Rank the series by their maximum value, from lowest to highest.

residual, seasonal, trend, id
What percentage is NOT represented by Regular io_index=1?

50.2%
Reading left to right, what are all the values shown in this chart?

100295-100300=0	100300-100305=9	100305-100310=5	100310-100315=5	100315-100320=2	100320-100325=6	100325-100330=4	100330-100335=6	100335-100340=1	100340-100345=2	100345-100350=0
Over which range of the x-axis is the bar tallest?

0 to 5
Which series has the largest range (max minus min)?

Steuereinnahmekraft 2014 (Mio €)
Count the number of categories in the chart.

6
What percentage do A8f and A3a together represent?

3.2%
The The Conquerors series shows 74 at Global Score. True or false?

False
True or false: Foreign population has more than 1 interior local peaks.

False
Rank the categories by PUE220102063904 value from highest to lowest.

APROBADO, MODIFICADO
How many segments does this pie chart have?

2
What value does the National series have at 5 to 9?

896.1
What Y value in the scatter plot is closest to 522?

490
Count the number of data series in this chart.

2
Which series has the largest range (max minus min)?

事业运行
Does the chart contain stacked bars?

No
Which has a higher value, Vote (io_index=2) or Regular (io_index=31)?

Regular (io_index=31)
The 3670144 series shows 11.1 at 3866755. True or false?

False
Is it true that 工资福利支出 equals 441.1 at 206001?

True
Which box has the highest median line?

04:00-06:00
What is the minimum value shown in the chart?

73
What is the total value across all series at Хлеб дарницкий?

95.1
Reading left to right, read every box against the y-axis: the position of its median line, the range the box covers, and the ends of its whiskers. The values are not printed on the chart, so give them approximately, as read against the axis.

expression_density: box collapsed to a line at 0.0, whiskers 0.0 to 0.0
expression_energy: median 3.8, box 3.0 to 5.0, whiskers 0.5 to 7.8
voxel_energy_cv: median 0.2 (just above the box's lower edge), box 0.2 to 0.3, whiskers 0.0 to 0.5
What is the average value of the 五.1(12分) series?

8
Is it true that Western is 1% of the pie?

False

#####

■ Assignment ■
Copy the lines of the material above verbatim, starting at the line with "Steuereinnahmekraft 2014 (Mio €)" and ending with the line with "The The Conquerors", both included.

■ Expected output ■
Steuereinnahmekraft 2014 (Mio €)
Count the number of categories in the chart.

6
What percentage do A8f and A3a together represent?

3.2%
The The Conquerors series shows 74 at Global Score. True or false?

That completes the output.